Возражение это заставило многих призадуматься. Такой исход дела до сих пор еще не был предусмотрен и обсужден. А ну, как в самом деле не пустят — и вся мысль о великом ополчении, сама собой разрушится, рассеется прахом.
— Как же могут не пустить нас, — с живостью возразил наконец Николай, — если мы докажем и растолкуем, что сам Бог призывает нас на исполнение святого Своего дела.
— Но как доказать? Как растолковать? — заметил кто-то из мальчиков вопрошающим тоном.
Собрание на минуту замолкло. Каждый на минуту задумался и предался размышлениям.
— Слушайте! — сказал наконец Андрей, черноволосый мальчик, с живым выражением бойких глаз, — зачем нам спрашиваться и говорить, куда мы идем и когда выступаем? Ведь ходили же многие из нас в прошлом году тайком на Драхенфельс, не сказавшись никому дома, и многим, слава Богу, прошло это благополучно. Почему же не поступить нам так и теперь, уйдем и вернемся. Ведь не жить же останемся мы в Иерусалиме.

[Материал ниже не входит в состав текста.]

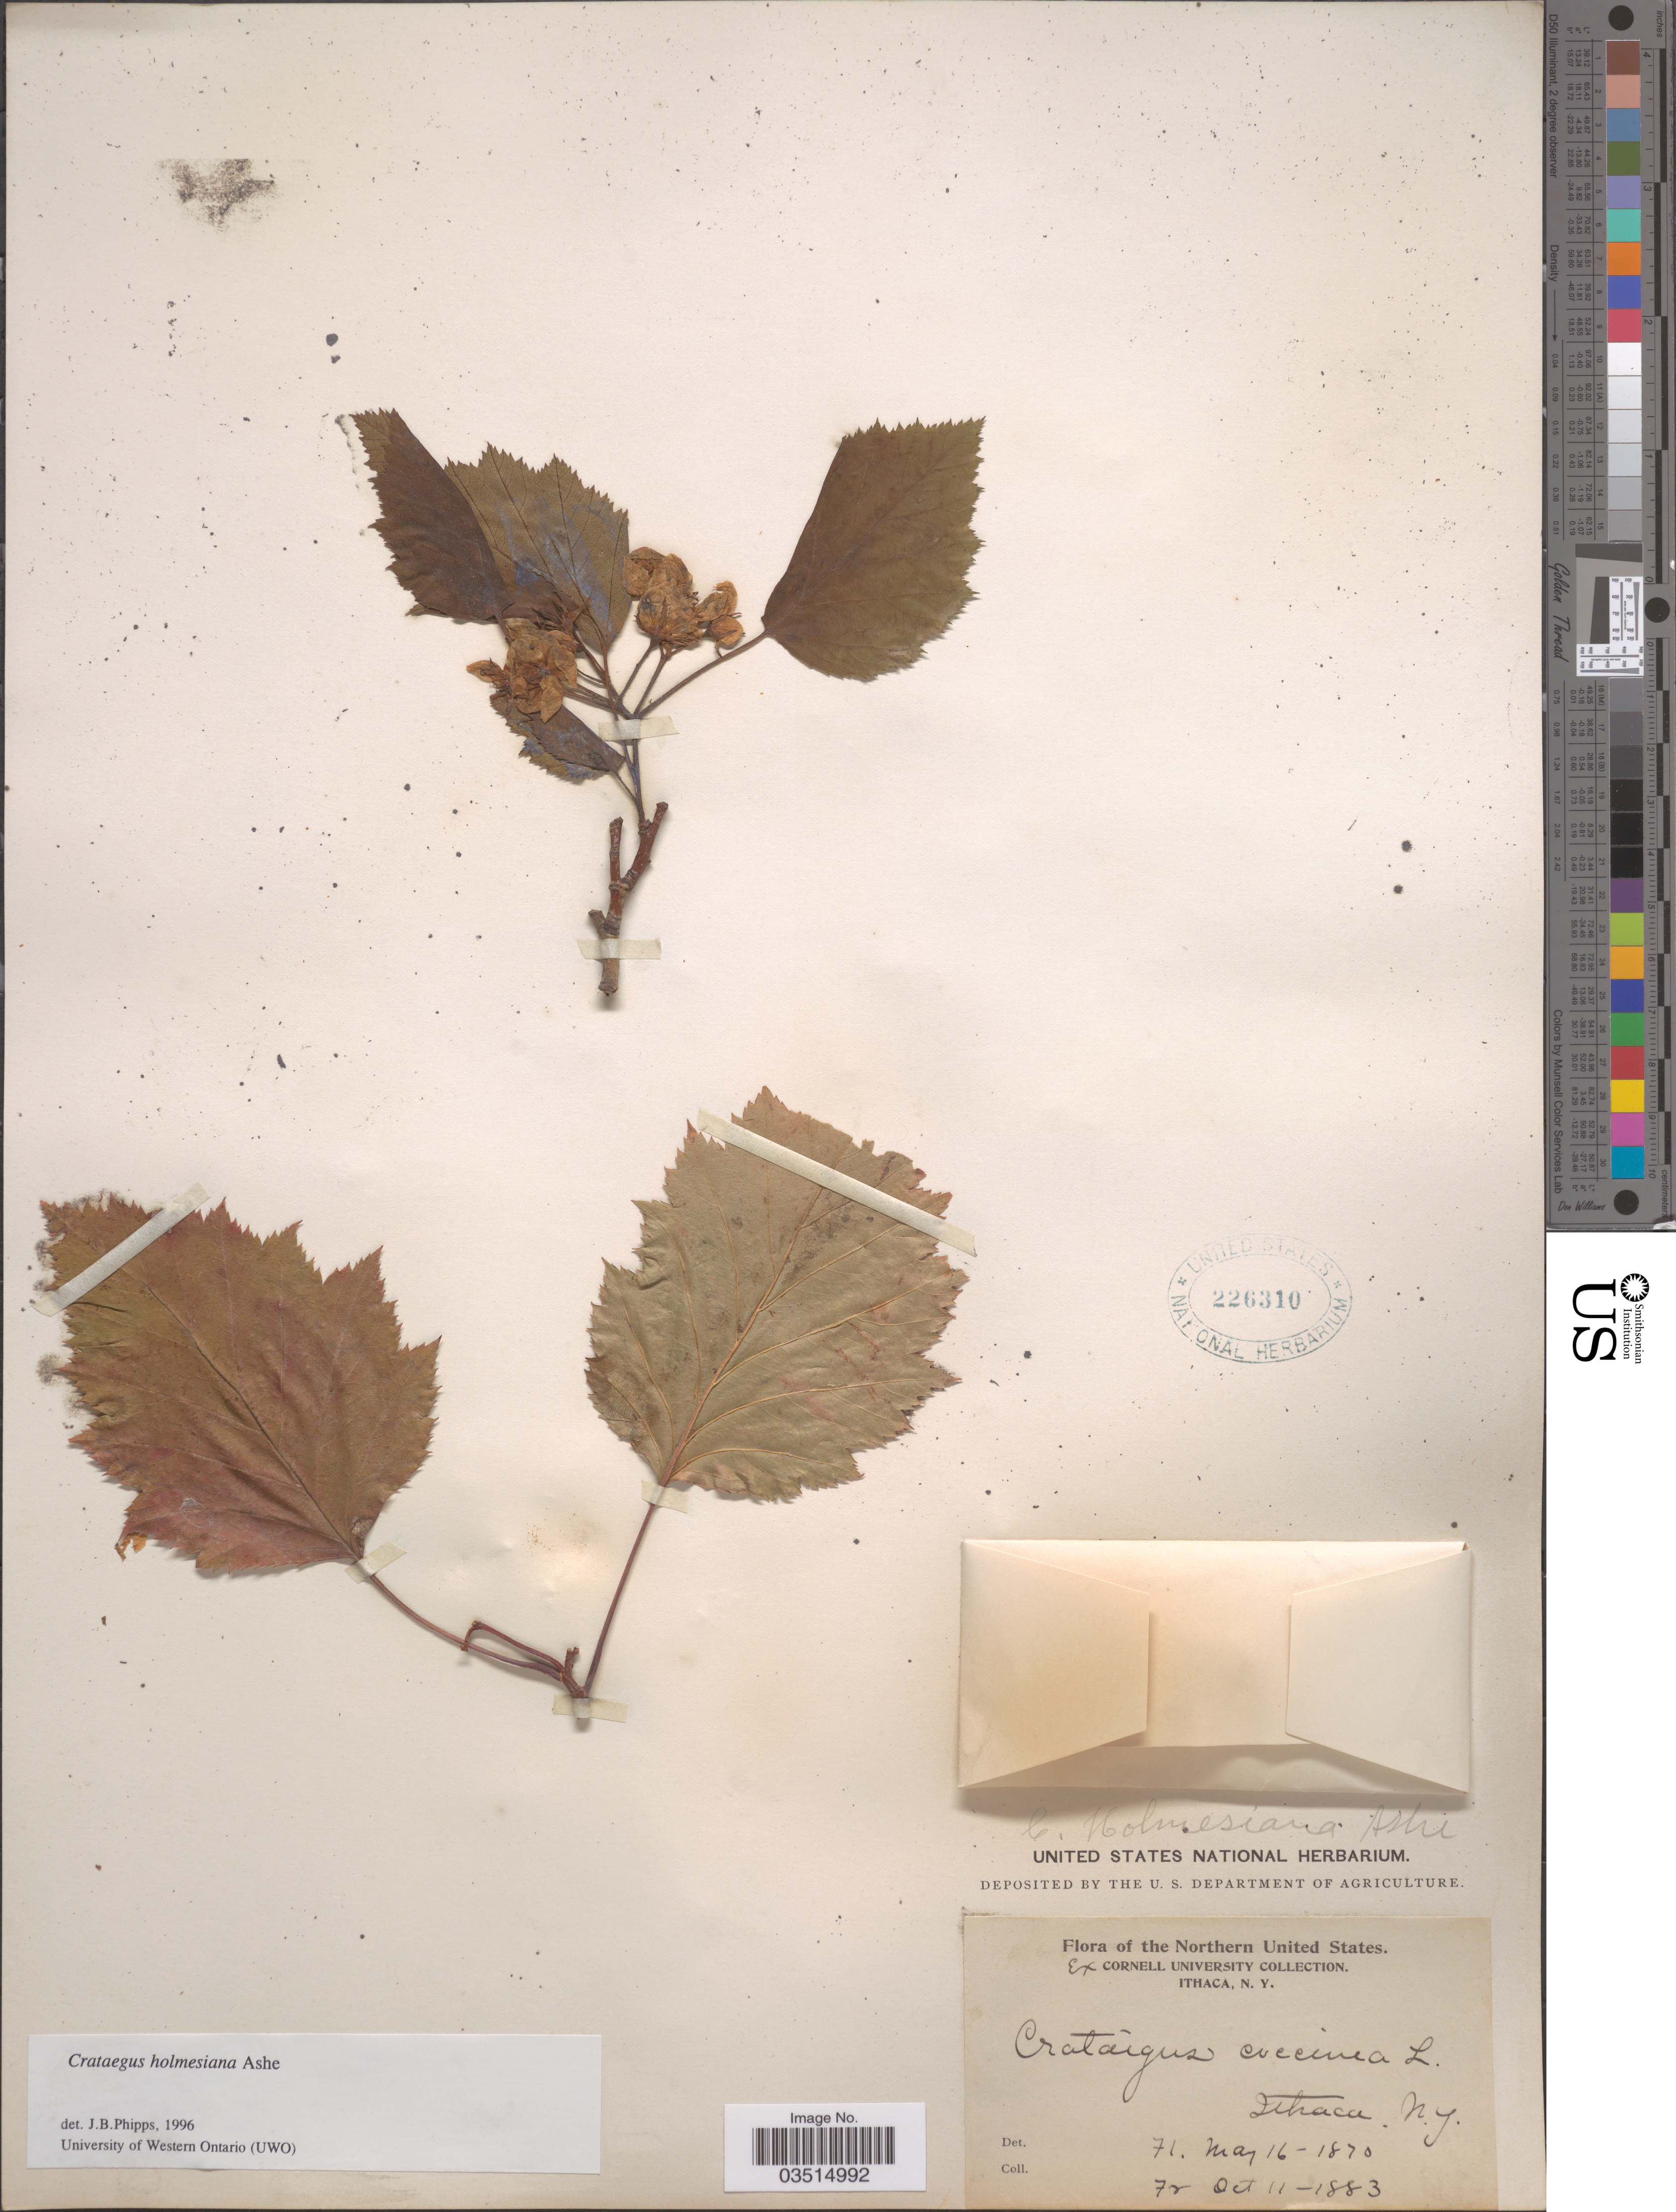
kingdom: Plantae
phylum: Tracheophyta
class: Magnoliopsida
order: Rosales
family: Rosaceae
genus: Crataegus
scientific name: Crataegus holmesiana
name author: Ashe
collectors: Cornell University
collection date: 1870-05-16/1883-10-11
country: United States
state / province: New York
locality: Northern United States. Ithaca.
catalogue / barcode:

— То был Драхенфельс, а то Иерусалим, — задумчиво проговорил Николай. В тот раз уходили мы на несколько только часов и на близкое расстояние, а Иерусалим, говорят, далеко и нам придется пробыть в походе, может быть, долгое время. К тому же в тот раз мы просто-напросто шалили и баловались, а теперь предпринимаем святое и Божие дело. Только как доказать, что оно действительно Божие, что Бог действительно призывает нас, так что и родители не могут полагать препятствия своим детям?
— Слушайте! Я, кажется, придумал, — решил Ганс, бывший очевидно самым благоразумным из мальчиков. — Андрей прав. Нам незачем отпрашиваться и докладываться, пока дело еще в начале, пока нас еще сравнительно мало. Мы поневоле должны действовать тайно. Но когда нас соберется из деревень и из других городов большая и очень даже большая рать, тогда уже ясно будет видно, что Бог призывает нас и Бог помогает нашему делу. Тогда с нами не будут уже спорить, как с призванными Самим Богом ратниками, а кто-либо и заспорит, то мы можем не повиноваться, повинуясь прежде всего Богу.
— Стойте! — сказал Николай. — Мне кажется, что нам вообще нечего ни спрашиваться, ни докладываться. Если мы до поры до времени будем, не спрашиваясь, уходить из дома, действуя в пользу нашего дела, которое в конце концов не осуществится в самом своем начале, то все наше непослушание окажется простою шалостью, как прошлогодняя прогулка на Драхенфельс. Тогда мы повинимся перед Богом и перед родителями и Бог простит нас. Если же под нашими знаменами окажется великая рать детей-крестоносцев, тогда будет ясно, что Бог покровительствует нам, помогает нашему делу и нам придется оказывать повиновение опять только Господу Богу.
— Но чтобы присоединить к нашему делу детей из других деревень, а может быть и городов, нам придется уходить из дома, сообщаться с ними.
— Слухом земля полнится, — сказал Андрей. — Стоит только оповестить соседние селения, да назначить, где и когда нам собраться, а там весть и пойдет гулять все дальше и дальше. Кто же оповестит соседние села?
— Это уже сделаем мы. Мы назначим и то, где и когда собраться, — ответствовали торжественно Николай и Ганс. — Мы, может быть, и не ограничимся одним только соседством, а проедем и подальше. Теперь же, братцы, клянитесь, что все сказанное останется между нами в тайне, что никто не проговорится об этом перед старшими и никто не отступится от принятого нами решения.
— Клянемся! — отгрянули двести почти детских голосов.
— На колени и произносите клятву за мною!
И великая толпа мальчиков стала на колени и, устремив глаза в темно-синее звездное небо, звучными торжественными голосами повторяла слова импровизованной присяги, мерным голосом произносимой предварительно Николаем.
Через два дня, после описанного нами происшествия, Николай и Ганс исчезли из родного предместья.